Tiga-tiganya mengecewakan. Aku masih mendengarkan ketiganya, tapi...sukses
membuatku untuk beralih ke musik lain. Entah karena aku yang semakin tua dan
menyebalkan atau mereka yang kehilangan power untuk memukau seorang Faroh.
Hingga akhirnya, here I am. I have no idol. Poster Adele menjadi poster idol
pertama dan terakhir yang aku punya.
Baca lagi : Review Adele 25
mba Adele, sendirian ajah? |
Mungkin aku tidak sendirian ya. Banyak sih yang tidak
mencintai musik secara spesifik. Banyak banget malah. Musik itu bebas. Ya kalo
aku bisa nikmatin, aku suka. Tidak terbatas genre, penyanyinya siapa, jogetnya
asoy atau enggak. Cuma yah..kalo aku sendiri, otakku seperti sudah sulit
menjadikan musik sebagai teman. Sekarang udah bingung, pengen denger lagu apa
ya? Enaknya denger apa ya? Aku sudah tidak bisa menentukan “my favvvvv”. Apakah
semuanya favoritku? Atau semuanya B aja?
Yang jelas, satu hal. AKU SUKA BANGET NONTON KONSER. Itu satu
hal tentang musik yang setidaknya bisa aku nyatakan dengan super lantang dan
berani. Terserah itu musik apa. Alhamdulillah aku udah ngerasain banyak konser
dari yang jazz sampe dangdutan. Pengeenn banget cerita di blog tentang nonton
konser tapi sayangnya aku ngga punya dokumentasi yang mumpuni jadi agak kurang
seru. Mungkin ini jadi dampak positif dari aku yang tidak punya selera musik yang
spesifik ya. Aku jadi bisa menikmati banyak hal tanpa harus menghamba padanya.

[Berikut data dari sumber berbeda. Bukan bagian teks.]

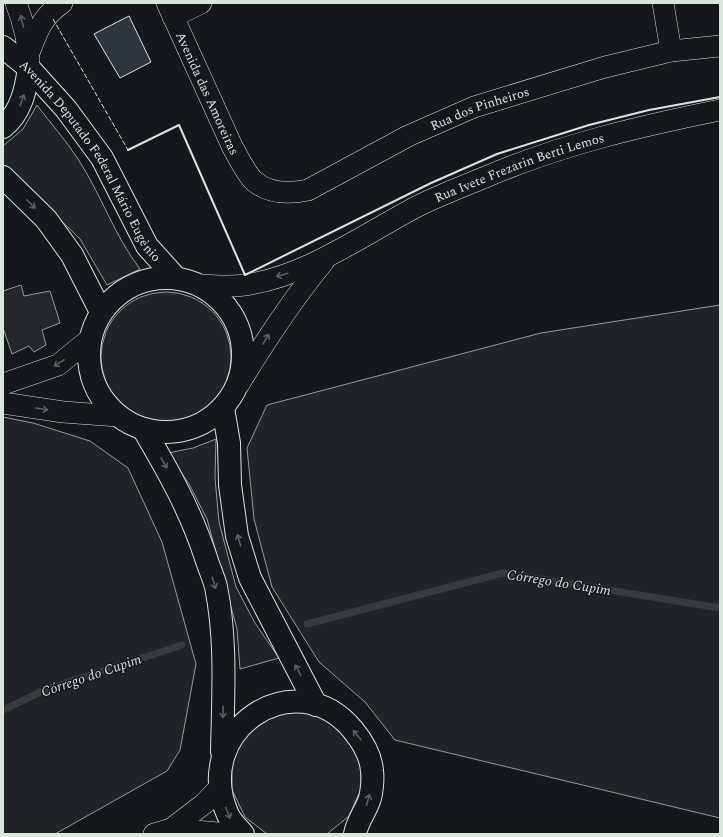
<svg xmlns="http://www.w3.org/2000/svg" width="723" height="837" font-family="Spectral,serif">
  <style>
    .green { fill: #202428; stroke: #939e99 }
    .parking { fill: #24282b; stroke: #939e99 }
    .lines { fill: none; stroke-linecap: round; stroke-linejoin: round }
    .stream { stroke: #363b3e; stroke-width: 7 }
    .building { fill: #2c363c; stroke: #d8e6dc }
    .minor-casing { stroke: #d8e6dc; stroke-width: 22 }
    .tertiary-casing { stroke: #d8e6dc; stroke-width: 24 }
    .minor { stroke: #14181c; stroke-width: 21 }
    .tertiary { stroke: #14181c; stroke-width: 22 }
    .fence { stroke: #d8e6dc; stroke-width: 1; stroke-dasharray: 5 2; stroke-linecap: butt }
    .wall { stroke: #d8e6dc; stroke-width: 2 }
    .oneway { stroke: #59605f }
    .labels { text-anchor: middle; stroke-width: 3; stroke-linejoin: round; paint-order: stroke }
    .street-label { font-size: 13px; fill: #d8e6dc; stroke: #14181c }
    .water-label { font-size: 14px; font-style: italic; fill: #d8e6dc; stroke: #14181c }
  </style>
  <rect width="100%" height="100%" fill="#14181c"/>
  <path class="green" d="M37,105C50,123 66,140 78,159C101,194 114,235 140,269L107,285L80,239L3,164V146L23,129Z
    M101 357a65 65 0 1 1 130 0a65 65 0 1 1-130 0Z
    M720,305V818L395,740L365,702L319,662L272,587L254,519L247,448L267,405L541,333Z
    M3,417L33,423L90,441L128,468L162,542L196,664L180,750L167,771L55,834H3Z
    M216,439L215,478L219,522L236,587L255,623L279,658L240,669L237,629L207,519L189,484L168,453L193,448Z
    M296,708L324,714L348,732L361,759V789L349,816L327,834H267L245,817L232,790V760L244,733L267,715Z"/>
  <path class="parking" d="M21,285L24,296L50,291L60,323L42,330L46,345L34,352L29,346L12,354L3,328V291Z"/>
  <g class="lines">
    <path class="stream" d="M307,624L503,573L720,608
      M3,710L47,689L182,645"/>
  </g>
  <path class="building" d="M129,16L151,62L120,78L94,34Z"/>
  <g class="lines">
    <defs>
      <g id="minor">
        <path d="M16,3C24,23 29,46 29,68"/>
        <path id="s1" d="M167,3L232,146C237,155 246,174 254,181C269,194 289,194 308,190L408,136L474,107L605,67L671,51L720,46"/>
        <path d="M663,3L671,51"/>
        <path d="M173,17L201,3"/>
        <path d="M29,53C38,30 41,18 62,3"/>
        <path id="s2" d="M202,285C216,286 230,287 244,285C305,277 363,235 416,207C439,195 464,186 488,176C563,144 641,126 720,110"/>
        <path d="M3,384L58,365L90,339"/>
        <path d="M239,384C265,341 292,300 324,261"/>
        <path d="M3,403L63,412L118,416"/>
        <path d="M171,829L205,803L219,788"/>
        <path d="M154,834L171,829L230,834"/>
      </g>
      <g id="tertiary">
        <path id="s3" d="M3,47L29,68L66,109L102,158L147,246L175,277"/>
        <path d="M3,127C21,113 26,89 29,68"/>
        <path d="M3,177L46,219L72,255L101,312"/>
        <circle cx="166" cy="355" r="77"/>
        <path d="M223,408L229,443L230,485L237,536L250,578L316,705"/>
        <path d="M144,430C169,472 191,512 206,558C209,568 214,578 216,587C227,641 223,697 222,752"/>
        <path d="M243,834C238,828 231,822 228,815C190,731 295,660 353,730C362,741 371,756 372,771C373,779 372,793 369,801C365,812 357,822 355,834"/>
      </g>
    </defs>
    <use href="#minor" class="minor-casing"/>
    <use href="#tertiary" class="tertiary-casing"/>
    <use href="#minor" class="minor"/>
    <use href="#tertiary" class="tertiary"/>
    <path class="fence" d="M53,19L128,150"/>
    <path class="wall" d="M128,150L179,125L245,275L431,183L497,154L589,125L649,110L720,97"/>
  </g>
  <defs><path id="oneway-shaft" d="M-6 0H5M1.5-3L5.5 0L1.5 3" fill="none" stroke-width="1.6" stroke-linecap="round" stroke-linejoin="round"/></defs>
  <g class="oneway">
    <use href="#oneway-shaft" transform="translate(22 21) rotate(-103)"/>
    <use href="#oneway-shaft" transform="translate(22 100) rotate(-71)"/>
    <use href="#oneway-shaft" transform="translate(31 204) rotate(45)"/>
    <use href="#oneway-shaft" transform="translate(282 275) rotate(164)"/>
    <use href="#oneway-shaft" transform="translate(266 339) rotate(-59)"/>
    <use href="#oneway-shaft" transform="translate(59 363) rotate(148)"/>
    <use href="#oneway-shaft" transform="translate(42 409) rotate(8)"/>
    <use href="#oneway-shaft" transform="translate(164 463) rotate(59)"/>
    <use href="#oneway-shaft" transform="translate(239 540) rotate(-105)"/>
    <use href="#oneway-shaft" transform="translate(214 583) rotate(74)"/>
    <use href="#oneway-shaft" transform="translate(298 670) rotate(-118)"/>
    <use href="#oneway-shaft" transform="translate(223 712) rotate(91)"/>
    <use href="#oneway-shaft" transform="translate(357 735) rotate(-130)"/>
    <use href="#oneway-shaft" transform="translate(368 800) rotate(-74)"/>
    <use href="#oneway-shaft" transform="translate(228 813) rotate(67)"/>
  </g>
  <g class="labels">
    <g class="street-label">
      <text dy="5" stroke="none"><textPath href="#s1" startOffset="99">Avenida das Amoreiras</textPath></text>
      <text dy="5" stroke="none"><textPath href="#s1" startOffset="446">Rua dos Pinheiros</textPath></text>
      <text dy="5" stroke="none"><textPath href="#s3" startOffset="145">Avenida Deputado Federal Mário Eugênio</textPath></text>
      <text dy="5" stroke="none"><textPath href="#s2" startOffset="343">Rua Ivete Frezarin Berti Lemos</textPath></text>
    </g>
    <g class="water-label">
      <text transform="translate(559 582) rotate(9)" y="5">Córrego do Cupim</text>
      <text transform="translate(91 675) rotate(-19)" y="5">Córrego do Cupim</text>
    </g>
  </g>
  <rect width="723" height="837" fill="none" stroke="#d8e6dc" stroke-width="8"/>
</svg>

beberapa jejak-jejak konser yang pernah ku sambangi + tiket-tiket memorable lainnya |
Aku nggak tahu apakah “selera musik” merupakan kebutuhan
atau enggak, tetapi aku tanpanya kayak sayur tanpa garam.
Bagaimana dengan kalian? How you determine your ‘taste of
music’? Silakan komen dibawah. Walaupun aku tahu comment section di blog itu
memang selalu sepi kayak kuburan, but at least i’ve tried :”
See ya on the next post!
Sumber gambar :
Dokumentasi pribadi
I really don't have a particular "taste of music" too.

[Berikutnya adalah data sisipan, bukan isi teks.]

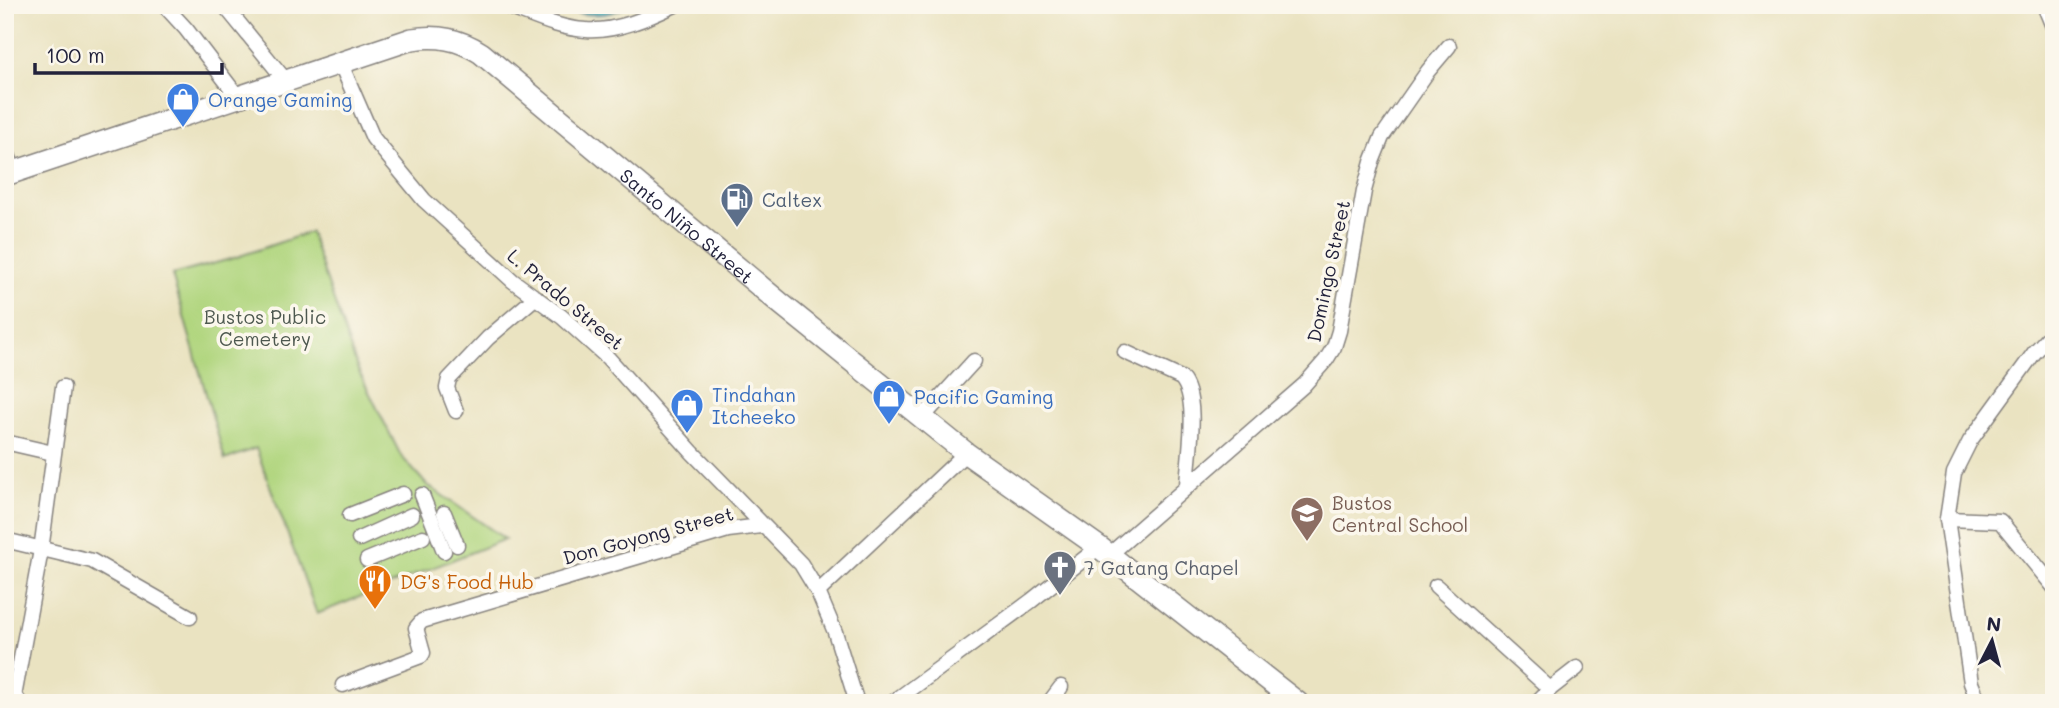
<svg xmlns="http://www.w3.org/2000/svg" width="2059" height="708" viewBox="0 0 2059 708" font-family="Mali,sans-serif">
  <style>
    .green { fill: #b1d67f; stroke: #6a7c5d; stroke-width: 2 }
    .water { fill: #42b2bb; stroke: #326a7b; stroke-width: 2 }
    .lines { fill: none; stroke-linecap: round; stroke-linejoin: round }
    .street-casing { stroke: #86827e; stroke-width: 17 }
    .secondary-casing { stroke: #86827e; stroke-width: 24 }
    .primary-casing { stroke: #86827e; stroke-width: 25 }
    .street { stroke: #fff; stroke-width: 14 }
    .secondary { stroke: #fff; stroke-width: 21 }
    .primary { stroke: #fff; stroke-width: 23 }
    .labels { text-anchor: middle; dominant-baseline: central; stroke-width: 7; stroke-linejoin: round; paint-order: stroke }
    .shop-label { font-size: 19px; fill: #366cbe; stroke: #fbf7ec; text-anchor: start }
    .service-label { font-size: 19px; fill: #4e5e75; stroke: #fbf7ec; text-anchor: start }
    .street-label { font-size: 19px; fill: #22223b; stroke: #fbf7ec }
    .park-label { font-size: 19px; fill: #4d584f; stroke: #fbf7ec }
    .education-label { font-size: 19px; fill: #785e54; stroke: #fbf7ec; text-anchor: start }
    .worship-label { font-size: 19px; fill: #5b616d; stroke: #fbf7ec; text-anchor: start }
    .food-label { font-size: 19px; fill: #c56008; stroke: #fbf7ec; text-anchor: start }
  </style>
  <rect width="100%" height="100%" fill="#fbf7ec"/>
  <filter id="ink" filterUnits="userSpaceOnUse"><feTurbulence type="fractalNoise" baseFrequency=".0143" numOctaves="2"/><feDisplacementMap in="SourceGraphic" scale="14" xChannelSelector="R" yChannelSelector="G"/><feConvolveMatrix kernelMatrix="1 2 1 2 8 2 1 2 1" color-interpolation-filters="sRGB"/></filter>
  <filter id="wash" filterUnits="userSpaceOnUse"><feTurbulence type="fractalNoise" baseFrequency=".00686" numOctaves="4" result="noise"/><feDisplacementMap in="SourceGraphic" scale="28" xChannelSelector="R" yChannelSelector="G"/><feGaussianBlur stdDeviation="1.57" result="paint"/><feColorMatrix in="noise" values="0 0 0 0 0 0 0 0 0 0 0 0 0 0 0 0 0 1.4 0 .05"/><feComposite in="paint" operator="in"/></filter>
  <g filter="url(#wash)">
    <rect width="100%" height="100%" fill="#eae3c1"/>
    <!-- green -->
    <polygon class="green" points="310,232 358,370 401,456 426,484 505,539 317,614 256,448 225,460 172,275 234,258"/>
    <!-- water -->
    <path class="water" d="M547 5H628C605 21 572 14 547 5Z"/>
  </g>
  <g filter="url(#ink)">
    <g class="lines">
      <defs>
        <g id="street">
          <polyline points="164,5 186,29 238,97"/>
          <polyline points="224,5 286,81"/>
          <path d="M503 5C529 14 558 29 586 30 616 32 648 18 675 5"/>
          <polyline points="2044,5 2054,29"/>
          <polyline points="340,62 373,138 424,200 513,281 562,317 608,358 692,452 801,564 818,592 835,632 857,703"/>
          <polyline points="5,146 14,172"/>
          <path d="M1125 352 1181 378C1200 398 1188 458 1187 486"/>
          <polyline points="456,411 447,388 449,379 488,338 536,297"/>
          <polyline points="923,417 974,361"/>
          <polyline points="5,442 53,453"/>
          <polyline points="422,495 444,551"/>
          <polyline points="444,513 457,545"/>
          <polyline points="350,515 403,494"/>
          <polyline points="1947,519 2000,521 2054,587"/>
          <polyline points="359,539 412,515"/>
          <polyline points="5,540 92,561 190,617"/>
          <polyline points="1108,556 1304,385 1326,360 1334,347 1339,331 1364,191 1372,162 1382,137 1428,71 1449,46"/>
          <polyline points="367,560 423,537"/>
          <polyline points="1436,586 1550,689"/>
          <polyline points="818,592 966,453"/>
          <polyline points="343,685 421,656 423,653 416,628 422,621 728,530 761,526"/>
          <polyline points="13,702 41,550 63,387"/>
          <polyline points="892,703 1031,601 1099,547"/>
          <polyline points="1049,703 1061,687"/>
          <polyline points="1536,703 1550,689 1577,668"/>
          <polyline points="1979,703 1971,683 1947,519 1954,473 1970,441 2034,353 2054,331"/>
        </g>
        <g id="secondary">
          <path id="s1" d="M5 175 412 39C438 35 459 39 481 53L780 303 966 453 1099 547 1298 703"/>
        </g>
        <polyline id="primary" points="5,696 15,703"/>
      </defs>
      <!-- street casing -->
      <use href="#street" class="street-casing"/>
      <!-- secondary casing -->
      <use href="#secondary" class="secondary-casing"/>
      <!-- primary casing -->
      <use href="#primary" class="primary-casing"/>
      <!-- street -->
      <use href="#street" class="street"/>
      <!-- secondary -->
      <use href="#secondary" class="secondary"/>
      <!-- primary -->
      <use href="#primary" class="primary"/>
    </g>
  </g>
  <!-- icons -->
  <defs>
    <symbol id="shop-pin" viewBox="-11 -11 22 30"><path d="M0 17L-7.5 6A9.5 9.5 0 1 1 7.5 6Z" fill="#3f7fe0" stroke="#fbf7ec"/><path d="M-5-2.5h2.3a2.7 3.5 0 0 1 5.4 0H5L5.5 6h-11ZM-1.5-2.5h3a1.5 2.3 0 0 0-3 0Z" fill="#fff"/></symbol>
    <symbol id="fuel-pin" viewBox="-11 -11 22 30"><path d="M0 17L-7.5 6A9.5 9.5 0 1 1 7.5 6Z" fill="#5c6f8a" stroke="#fbf7ec"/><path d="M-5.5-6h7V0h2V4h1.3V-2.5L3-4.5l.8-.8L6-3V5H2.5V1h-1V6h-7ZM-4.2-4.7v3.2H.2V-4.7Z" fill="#fff"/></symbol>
    <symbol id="school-pin" viewBox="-11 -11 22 30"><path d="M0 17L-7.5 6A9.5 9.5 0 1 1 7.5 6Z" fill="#8d6e63" stroke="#fbf7ec"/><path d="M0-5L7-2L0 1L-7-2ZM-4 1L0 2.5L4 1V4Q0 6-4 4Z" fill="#fff"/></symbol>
    <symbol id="church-pin" viewBox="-11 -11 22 30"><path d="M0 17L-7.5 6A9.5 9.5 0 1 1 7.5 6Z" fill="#6b7280" stroke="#fbf7ec"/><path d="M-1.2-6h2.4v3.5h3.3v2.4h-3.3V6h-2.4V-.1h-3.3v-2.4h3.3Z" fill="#fff"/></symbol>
    <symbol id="restaurant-pin" viewBox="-11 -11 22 30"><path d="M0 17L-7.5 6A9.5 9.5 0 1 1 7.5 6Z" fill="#e8710a" stroke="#fbf7ec"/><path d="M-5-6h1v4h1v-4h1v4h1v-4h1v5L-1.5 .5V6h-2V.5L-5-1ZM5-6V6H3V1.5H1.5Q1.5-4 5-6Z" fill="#fff"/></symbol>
  </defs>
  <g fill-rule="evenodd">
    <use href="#shop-pin" x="164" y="80" width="38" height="52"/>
    <use href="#fuel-pin" x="718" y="180" width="38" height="52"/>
    <use href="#shop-pin" x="870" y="377" width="38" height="52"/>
    <use href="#shop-pin" x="668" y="386" width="38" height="52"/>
    <use href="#school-pin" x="1288" y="494" width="38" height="52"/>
    <use href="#church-pin" x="1041" y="548" width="38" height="52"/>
    <use href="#restaurant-pin" x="356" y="562" width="38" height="52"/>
  </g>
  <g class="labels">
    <!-- shop labels -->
    <g class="shop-label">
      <text x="208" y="99">Orange Gaming</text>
      <text x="712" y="394">Tindahan<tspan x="712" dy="22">Itcheeko</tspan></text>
      <text x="914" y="396">Pacific Gaming</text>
    </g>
    <!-- service labels -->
    <g class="service-label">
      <text x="762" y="199">Caltex</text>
    </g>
    <!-- street labels -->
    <g class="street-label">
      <text stroke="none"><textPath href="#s1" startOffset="770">Santo Niño Street</textPath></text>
      <text transform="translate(1328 271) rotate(-78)">Domingo Street</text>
      <text transform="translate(566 299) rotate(40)">L. Prado Street</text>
      <text transform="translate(648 535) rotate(-15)">Don Goyong Street</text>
    </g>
    <!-- park labels -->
    <g class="park-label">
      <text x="265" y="316">Bustos Public<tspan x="265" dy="22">Cemetery</tspan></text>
    </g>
    <!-- education labels -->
    <g class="education-label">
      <text x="1332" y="502">Bustos<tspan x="1332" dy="22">Central School</tspan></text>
    </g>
    <!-- worship labels -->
    <g class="worship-label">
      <text x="1084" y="567">7 Gatang Chapel</text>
    </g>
    <!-- food labels -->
    <g class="food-label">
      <text x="400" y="581">DG's Food Hub</text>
    </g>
  </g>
  <!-- margin -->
  <rect width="2059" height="708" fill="none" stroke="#fbf7ec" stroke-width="28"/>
  <!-- north arrow -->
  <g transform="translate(1992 641) rotate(6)" stroke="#fbf7ec" stroke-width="5" paint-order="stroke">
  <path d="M0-5L12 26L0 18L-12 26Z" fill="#22223b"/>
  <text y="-10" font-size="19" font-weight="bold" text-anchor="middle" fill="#22223b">N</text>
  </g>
  <!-- scale -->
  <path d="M35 63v10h187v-10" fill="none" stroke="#22223b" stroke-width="3.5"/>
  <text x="46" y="63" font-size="21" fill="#22223b" stroke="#fbf7ec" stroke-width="5" paint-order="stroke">100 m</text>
</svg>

ReplyDeleteAku ndengerin apapun yang kupingku suka, dari mulai Via Vallen sampai Rammstein (Band rock cadas Jerman).
For me, my 'taste of music' is determined on my mood. Di pagi hari aku suka ndengerin beats EDM barat atau K-Pop karena aku merasa semangat memulai hari. On a sad day, ndengerin Adele atau lagu ballad lain rasanya sangat soothing. Kalo pengen marah, aku milih diem di kamar dan teriak-teriak nyanyi lagu rock/metal/scream biar keluar semua amarahku. Lagu dangdut asik kalo dinyanyiin pas karaoke, guaranteed to make everybody dance and lighten the mood. Kalo mau tidur, ndengerin lagu slow/romantis sangat menenangkan pikiran.

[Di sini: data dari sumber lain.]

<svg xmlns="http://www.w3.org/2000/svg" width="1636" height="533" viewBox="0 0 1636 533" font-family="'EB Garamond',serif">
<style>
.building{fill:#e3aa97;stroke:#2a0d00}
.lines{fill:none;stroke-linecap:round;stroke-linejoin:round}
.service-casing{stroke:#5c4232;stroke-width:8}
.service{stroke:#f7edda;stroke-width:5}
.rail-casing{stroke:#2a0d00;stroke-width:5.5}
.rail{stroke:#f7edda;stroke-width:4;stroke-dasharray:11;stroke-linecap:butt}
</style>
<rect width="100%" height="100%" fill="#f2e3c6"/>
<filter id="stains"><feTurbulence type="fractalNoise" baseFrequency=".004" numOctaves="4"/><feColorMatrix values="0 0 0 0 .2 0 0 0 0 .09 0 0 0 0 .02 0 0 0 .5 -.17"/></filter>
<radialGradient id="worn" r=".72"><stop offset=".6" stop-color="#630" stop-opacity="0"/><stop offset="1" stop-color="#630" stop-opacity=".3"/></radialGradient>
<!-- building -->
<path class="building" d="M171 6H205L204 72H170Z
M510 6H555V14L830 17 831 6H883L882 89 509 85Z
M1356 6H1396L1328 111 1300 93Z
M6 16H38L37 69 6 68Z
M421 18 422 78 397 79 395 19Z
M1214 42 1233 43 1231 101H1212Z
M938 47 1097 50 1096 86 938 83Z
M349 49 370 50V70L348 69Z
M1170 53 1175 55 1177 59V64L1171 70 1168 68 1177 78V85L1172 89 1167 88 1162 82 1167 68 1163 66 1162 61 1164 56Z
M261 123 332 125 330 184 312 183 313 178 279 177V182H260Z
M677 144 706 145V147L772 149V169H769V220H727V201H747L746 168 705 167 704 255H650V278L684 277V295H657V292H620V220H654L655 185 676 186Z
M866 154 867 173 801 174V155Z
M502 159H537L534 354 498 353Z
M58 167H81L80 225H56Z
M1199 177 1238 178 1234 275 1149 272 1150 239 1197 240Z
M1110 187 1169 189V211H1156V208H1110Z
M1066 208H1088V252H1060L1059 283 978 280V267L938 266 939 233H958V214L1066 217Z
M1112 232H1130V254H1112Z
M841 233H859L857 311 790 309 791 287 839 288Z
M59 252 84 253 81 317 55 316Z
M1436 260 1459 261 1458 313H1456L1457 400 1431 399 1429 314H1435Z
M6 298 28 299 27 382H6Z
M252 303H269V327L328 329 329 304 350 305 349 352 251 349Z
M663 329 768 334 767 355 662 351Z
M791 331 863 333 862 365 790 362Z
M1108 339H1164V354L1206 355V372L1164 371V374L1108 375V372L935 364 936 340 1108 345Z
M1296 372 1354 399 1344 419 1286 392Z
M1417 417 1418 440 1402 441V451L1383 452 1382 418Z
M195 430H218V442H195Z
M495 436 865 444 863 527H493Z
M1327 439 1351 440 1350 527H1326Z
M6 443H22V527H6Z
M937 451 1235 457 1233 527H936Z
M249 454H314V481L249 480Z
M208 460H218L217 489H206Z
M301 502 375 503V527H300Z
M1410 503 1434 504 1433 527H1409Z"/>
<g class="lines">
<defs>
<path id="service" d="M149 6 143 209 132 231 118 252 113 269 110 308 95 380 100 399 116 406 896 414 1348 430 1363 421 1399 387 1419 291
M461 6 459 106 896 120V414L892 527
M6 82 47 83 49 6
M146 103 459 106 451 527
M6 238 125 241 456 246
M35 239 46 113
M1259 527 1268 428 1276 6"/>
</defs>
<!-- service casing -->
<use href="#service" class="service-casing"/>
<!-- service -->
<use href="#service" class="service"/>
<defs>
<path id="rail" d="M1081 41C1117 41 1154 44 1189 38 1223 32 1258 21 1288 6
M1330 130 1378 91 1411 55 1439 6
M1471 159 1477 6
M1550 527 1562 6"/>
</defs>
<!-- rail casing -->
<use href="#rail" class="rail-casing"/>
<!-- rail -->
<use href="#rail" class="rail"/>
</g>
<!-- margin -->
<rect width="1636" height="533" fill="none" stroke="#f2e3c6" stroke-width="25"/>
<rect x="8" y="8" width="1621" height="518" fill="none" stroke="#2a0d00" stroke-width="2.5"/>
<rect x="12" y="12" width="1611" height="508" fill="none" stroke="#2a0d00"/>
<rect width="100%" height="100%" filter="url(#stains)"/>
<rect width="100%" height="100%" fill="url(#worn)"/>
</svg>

So that's my 'taste of music'.
Great post! Looking forward to read another post from you!
Dari Diana Krall sampe Zaskia Gotik, dari Twice sampe Queen, dari Martin Garrix sampe Ebiet G Ade, aku selalu memandang selera musik itu sama, gak ada yang berbeda, yang berbeda hanya cara pandang kita terhadap selera musik tertentu. Makanya aku gak suka kalau sampa ada yang debatin selera musik, emangnya selera musik itu politik apa.